* Material supplied *
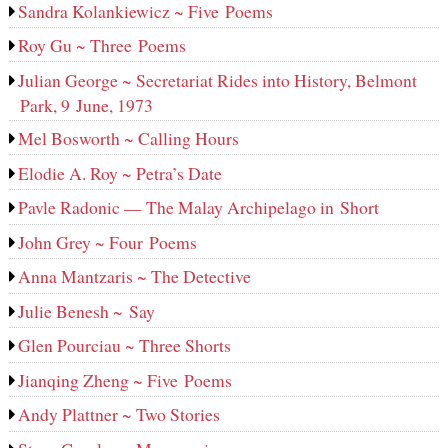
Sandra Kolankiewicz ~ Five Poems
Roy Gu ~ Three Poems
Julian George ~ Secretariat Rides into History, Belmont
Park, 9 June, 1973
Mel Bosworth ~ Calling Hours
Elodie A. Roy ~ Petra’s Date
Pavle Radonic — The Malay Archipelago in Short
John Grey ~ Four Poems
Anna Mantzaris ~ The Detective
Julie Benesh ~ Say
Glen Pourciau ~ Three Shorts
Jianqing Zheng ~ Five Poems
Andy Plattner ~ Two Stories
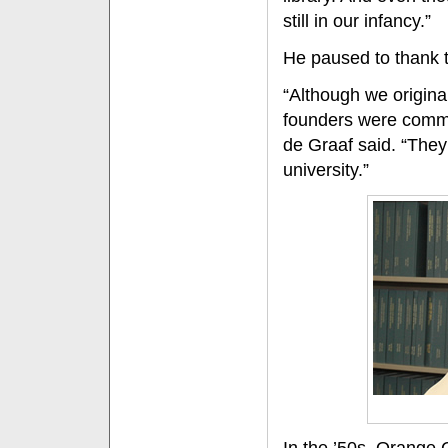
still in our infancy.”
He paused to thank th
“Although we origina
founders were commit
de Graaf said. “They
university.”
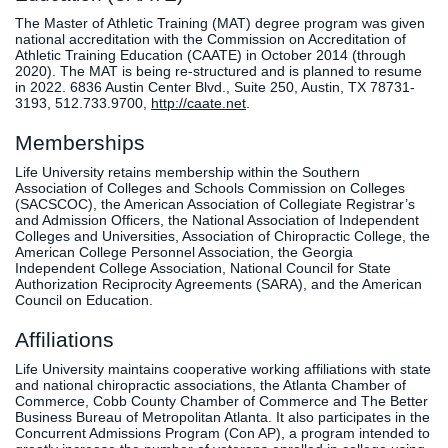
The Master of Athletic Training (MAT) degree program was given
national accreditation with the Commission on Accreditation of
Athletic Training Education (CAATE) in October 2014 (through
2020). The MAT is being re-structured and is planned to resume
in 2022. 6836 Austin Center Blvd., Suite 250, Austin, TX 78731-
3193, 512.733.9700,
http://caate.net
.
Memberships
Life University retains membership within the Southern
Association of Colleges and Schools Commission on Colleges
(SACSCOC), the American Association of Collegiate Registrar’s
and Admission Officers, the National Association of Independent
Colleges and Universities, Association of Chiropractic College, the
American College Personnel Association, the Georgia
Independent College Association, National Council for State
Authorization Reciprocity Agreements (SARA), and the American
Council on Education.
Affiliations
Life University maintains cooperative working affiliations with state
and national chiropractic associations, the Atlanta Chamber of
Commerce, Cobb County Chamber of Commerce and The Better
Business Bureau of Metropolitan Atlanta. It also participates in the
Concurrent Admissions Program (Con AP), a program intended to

...

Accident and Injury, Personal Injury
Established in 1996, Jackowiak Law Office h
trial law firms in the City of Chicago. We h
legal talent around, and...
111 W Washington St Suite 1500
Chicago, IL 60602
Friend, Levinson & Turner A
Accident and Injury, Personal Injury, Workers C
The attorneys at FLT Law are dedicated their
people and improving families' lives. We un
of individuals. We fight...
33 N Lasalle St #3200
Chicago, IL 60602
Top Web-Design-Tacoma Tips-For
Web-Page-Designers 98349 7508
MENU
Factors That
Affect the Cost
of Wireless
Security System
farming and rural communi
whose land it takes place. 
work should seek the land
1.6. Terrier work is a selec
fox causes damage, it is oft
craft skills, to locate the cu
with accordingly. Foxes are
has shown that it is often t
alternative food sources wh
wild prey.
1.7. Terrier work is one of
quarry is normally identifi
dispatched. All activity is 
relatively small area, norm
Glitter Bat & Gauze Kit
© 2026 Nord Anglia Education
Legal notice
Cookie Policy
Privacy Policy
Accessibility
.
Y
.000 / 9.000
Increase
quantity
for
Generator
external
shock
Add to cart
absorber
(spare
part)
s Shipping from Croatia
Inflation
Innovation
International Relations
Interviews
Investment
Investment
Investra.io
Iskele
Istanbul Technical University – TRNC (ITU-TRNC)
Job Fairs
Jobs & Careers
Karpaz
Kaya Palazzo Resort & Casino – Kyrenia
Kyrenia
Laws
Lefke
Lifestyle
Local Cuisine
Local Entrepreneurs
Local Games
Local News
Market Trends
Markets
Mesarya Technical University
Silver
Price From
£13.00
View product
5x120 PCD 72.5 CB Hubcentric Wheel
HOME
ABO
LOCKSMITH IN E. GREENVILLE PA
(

* Problem to solve *
Among the entries above, take the lines from the one with "Mel Bosworth ~ Calling Hours" through the one with "Concurrent Admissions Program" and retype them exactly, leaving out the pictures.

* Output *
Mel Bosworth ~ Calling Hours
Elodie A. Roy ~ Petra’s Date
Pavle Radonic — The Malay Archipelago in Short
John Grey ~ Four Poems
Anna Mantzaris ~ The Detective
Julie Benesh ~ Say
Glen Pourciau ~ Three Shorts
Jianqing Zheng ~ Five Poems
Andy Plattner ~ Two Stories
still in our infancy.”
He paused to thank th
“Although we origina
founders were commit
de Graaf said. “They
university.”
The Master of Athletic Training (MAT) degree program was given
national accreditation with the Commission on Accreditation of
Athletic Training Education (CAATE) in October 2014 (through
2020). The MAT is being re-structured and is planned to resume
in 2022. 6836 Austin Center Blvd., Suite 250, Austin, TX 78731-
3193, 512.733.9700,
http://caate.net
.
Memberships
Life University retains membership within the Southern
Association of Colleges and Schools Commission on Colleges
(SACSCOC), the American Association of Collegiate Registrar’s
and Admission Officers, the National Association of Independent
Colleges and Universities, Association of Chiropractic College, the
American College Personnel Association, the Georgia
Independent College Association, National Council for State
Authorization Reciprocity Agreements (SARA), and the American
Council on Education.
Affiliations
Life University maintains cooperative working affiliations with state
and national chiropractic associations, the Atlanta Chamber of
Commerce, Cobb County Chamber of Commerce and The Better
Business Bureau of Metropolitan Atlanta. It also participates in the
Concurrent Admissions Program (Con AP), a program intended to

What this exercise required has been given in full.